Basically, the police unions and their supporters don’t want to give up their expanded powers. The law-and-order crowd, including Sen. Tom Harman, R-Huntington Beach, whose office told me that he accepts the “law enforcement explanation,” wants us to blindly trust government officials. But we know from reading news stories that governments abuse their power. Police officials can, and do, misbehave.
Government agencies do not have an exemplary record with protecting personal information. I’m tired of this “If you’ve done nothing wrong, you have nothing to fear” rationalization, which is the mentality of a police state.
The decision allows police agencies to evade the state’s shield law for journalists, which protects disclosures of sensitive information. Now, if an officer arrests a reporter, for any reason, his department has access to all the files and newsroom servers available on the reporter’s smart phone.
But anyone with a smart phone – not just journalists – should support the Leno bill.
The Fourth Amendment assures us: “The right of the people to be secure in their persons, houses, papers, and effects, against unreasonable searches and seizures shall not be violated, and no warrants shall issue, but upon probable cause.” This was a fundamental concern of America’s founders.
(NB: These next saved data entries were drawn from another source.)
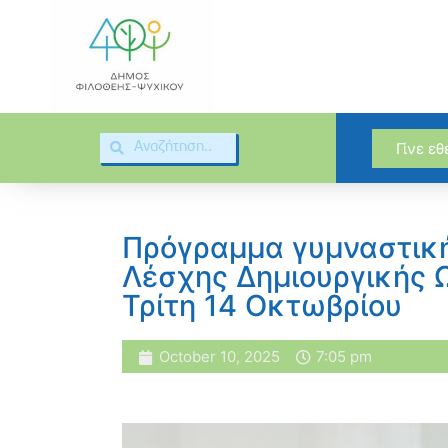
Γίνε ε
Πρόγραμμα γυμναστική
Λέσχης Δημιουργικής 
Τρίτη 14 Οκτωβρίου
October 10, 2025
7:05 pm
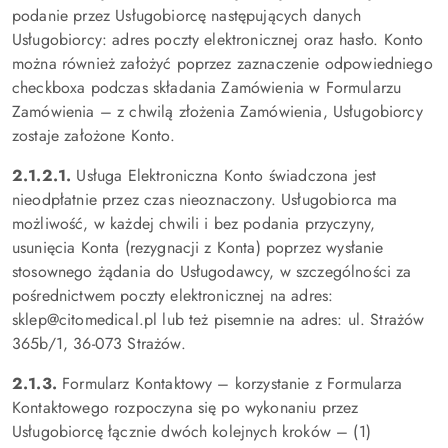
podanie przez Usługobiorcę następujących danych
Usługobiorcy: adres poczty elektronicznej oraz hasło. Konto
można również założyć poprzez zaznaczenie odpowiedniego
checkboxa podczas składania Zamówienia w Formularzu
Zamówienia – z chwilą złożenia Zamówienia, Usługobiorcy
zostaje założone Konto.
2.1.2.1.
Usługa Elektroniczna Konto świadczona jest
nieodpłatnie przez czas nieoznaczony. Usługobiorca ma
możliwość, w każdej chwili i bez podania przyczyny,
usunięcia Konta (rezygnacji z Konta) poprzez wysłanie
stosownego żądania do Usługodawcy, w szczególności za
pośrednictwem poczty elektronicznej na adres:
sklep@citomedical.pl lub też pisemnie na adres: ul. Strażów
365b/1, 36-073 Strażów.
2.1.3.
Formularz Kontaktowy – korzystanie z Formularza
Kontaktowego rozpoczyna się po wykonaniu przez
Usługobiorcę łącznie dwóch kolejnych kroków – (1)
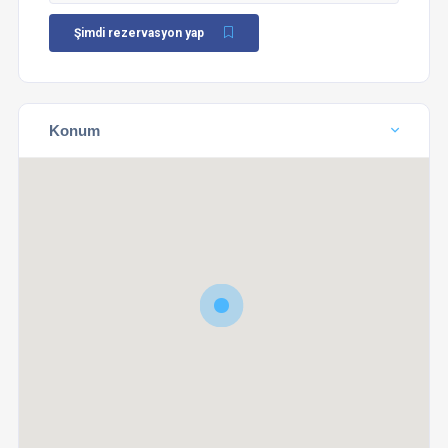
Şimdi rezervasyon yap
Konum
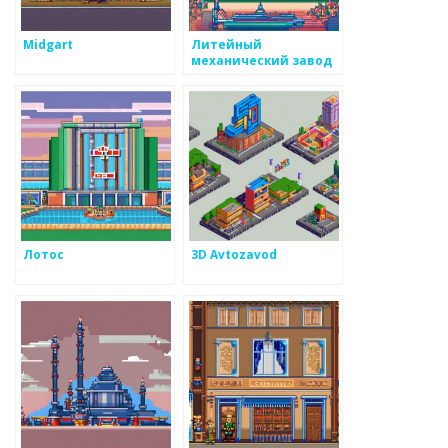
Midgart
Литейный
механический завод
Лотос
3D Avtozavod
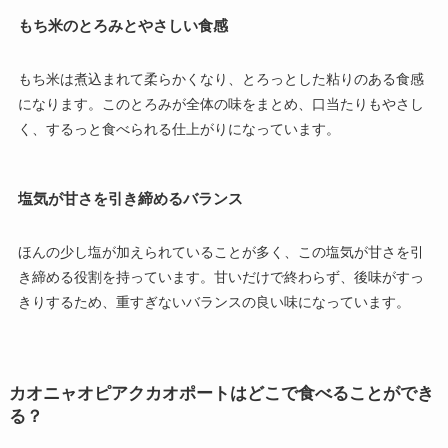
もち米のとろみとやさしい食感
もち米は煮込まれて柔らかくなり、とろっとした粘りのある食感
になります。このとろみが全体の味をまとめ、口当たりもやさし
く、するっと食べられる仕上がりになっています。
塩気が甘さを引き締めるバランス
ほんの少し塩が加えられていることが多く、この塩気が甘さを引
き締める役割を持っています。甘いだけで終わらず、後味がすっ
きりするため、重すぎないバランスの良い味になっています。
カオニャオピアクカオポートはどこで食べることができ
る？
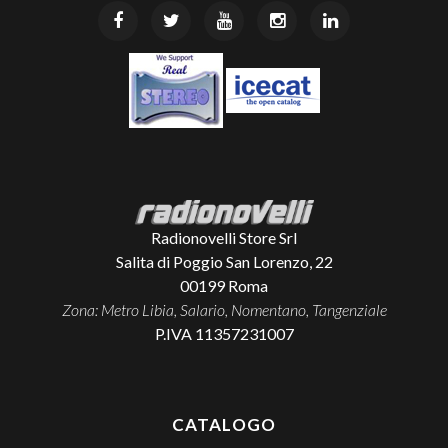
Radionovelli Store Srl
Salita di Poggio San Lorenzo, 22
00199
Roma
Zona: Metro Libia, Salario, Nomentano, Tangenziale
P.IVA 11357231007
CATALOGO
In her dissent in the Diaz case, Justice Kathryn Werdegar (then-Justice Carlos Moreno concurred) decried the decision, which allows “police carte blanche, with no showing of exigency, to rummage at leisure through the wealth of personal and business information… . The majority thus sanctions a highly intrusive and unjustified type of search, one meeting neither the warrant requirement nor the reasonableness requirement of the Fourth Amendment.”
When this comes to the Senate floor next month, California legislators, and the governor, will have a chance to restore the Fourth Amendment in California. How can this even be controversial?